Die SPD fordert gebetsmühlenartig die Bürgerversicherung. Hardcoreversion: ohne PKV; Softcoreversion: Beamte und öffentlicher Dienst können wählen, PKV-Versicherte können in die GKV wechseln. Die SPD-nahe Friedrich-Ebert-Stiftung hat 2017 ihr Positionspapier „Patient first!“ vorgestellt. Hochkarätige Experten haben darin Empfehlungen formuliert, die sicherlich Einzug in Koalitionsverhandlungen halten werden. Als Voraussetzungen für die sektorenübergreifende Versorgung sind z.B. genannt: eine einheitliche Qualitätssicherung, eine einheitliche Telematikinfrastruktur und die elektronische Patientenakte.

Die hausärztliche Bedarfsplanung soll sich künftig an einer zu versorgenden Bevölkerungszahl und deren struktureller Zusammensetzung (Morbidität, Demografie) bzw. an regionalen Gegebenheiten (z.B. Umlandsversorgung) ausrichten.

Interessant wird es bei den Empfehlungen zur Honorierung: Den Experten schwebt eine dreigliedrige Vergütung für Hausärzte vor: kontaktunabhängige Koordinierungspauschale + jährliche Behandlungspauschale + Einzelleistung. Der Quartalsbezug soll abgeschafft werden, womit man „Budgetferien“, „Verdünnerfälle“ und andere quartalsbezogene Fehlanreize des derzeitigen Abrechnungssystems abschaffen will. Auch ein „Verstopfen“ der Praxis mit wieder einbestellten Patienten soll verhindert werden.

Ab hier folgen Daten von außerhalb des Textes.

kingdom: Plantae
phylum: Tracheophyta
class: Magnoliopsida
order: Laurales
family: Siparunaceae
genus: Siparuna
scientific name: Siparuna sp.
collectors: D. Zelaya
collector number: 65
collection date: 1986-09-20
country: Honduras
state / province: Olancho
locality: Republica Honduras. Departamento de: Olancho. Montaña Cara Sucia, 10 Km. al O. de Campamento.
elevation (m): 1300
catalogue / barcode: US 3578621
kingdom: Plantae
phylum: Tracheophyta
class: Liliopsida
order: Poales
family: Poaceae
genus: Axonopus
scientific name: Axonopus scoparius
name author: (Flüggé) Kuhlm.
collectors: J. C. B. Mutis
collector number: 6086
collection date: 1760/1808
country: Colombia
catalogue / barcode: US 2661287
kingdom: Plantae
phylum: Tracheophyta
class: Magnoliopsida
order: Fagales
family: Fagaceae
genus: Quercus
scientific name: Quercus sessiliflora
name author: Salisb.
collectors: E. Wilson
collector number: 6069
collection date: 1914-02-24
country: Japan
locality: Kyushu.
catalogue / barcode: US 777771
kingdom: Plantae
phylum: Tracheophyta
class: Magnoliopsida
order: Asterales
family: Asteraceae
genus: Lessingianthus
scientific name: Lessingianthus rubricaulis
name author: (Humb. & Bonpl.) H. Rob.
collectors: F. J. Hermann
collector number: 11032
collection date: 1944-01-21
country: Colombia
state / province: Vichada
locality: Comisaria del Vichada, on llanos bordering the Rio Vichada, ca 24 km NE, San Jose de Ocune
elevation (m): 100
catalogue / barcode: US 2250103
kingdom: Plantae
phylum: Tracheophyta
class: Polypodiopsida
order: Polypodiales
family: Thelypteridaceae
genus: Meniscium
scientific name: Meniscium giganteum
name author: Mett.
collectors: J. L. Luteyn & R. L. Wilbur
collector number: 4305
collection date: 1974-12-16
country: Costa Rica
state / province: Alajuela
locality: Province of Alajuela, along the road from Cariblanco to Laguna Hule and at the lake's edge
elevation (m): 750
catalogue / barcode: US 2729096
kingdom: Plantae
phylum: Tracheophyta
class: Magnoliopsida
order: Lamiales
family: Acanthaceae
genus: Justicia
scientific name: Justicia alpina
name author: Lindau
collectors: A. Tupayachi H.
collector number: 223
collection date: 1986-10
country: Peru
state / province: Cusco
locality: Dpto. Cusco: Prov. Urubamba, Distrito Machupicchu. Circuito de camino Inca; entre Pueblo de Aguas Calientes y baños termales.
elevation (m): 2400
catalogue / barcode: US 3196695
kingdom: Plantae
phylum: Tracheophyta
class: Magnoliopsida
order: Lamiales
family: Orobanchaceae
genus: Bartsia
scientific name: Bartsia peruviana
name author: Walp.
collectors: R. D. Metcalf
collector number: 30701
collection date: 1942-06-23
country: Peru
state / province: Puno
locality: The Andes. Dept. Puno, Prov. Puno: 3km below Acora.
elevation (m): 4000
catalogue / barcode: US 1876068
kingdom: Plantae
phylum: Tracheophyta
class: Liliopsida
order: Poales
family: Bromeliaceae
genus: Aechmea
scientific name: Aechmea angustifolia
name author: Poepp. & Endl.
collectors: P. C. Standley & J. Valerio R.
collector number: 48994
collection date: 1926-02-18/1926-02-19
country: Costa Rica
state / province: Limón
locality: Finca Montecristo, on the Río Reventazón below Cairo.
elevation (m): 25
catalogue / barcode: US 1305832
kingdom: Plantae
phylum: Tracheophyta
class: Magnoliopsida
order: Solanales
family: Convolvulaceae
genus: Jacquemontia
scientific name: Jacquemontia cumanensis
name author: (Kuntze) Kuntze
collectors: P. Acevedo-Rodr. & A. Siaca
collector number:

Eine bessere, verbindliche Koordination der Versorgung fordert die Expertengruppe ebenfalls. Über Wahltarife der Krankenkassen soll ein Anreiz für die Versicherten zur freiwilligen Bindung an eine koordinierende Hausarztpraxis geschaffen werden. Ein Anreiz könnte z.B. die Befreiung von der Zuzahlung für Medikamente sein. Die Sicherstellung verbleibt bei der KV.

Es bleibt, liebe Kolleginnen und Kollegen, spannend. Warten wir’s ab.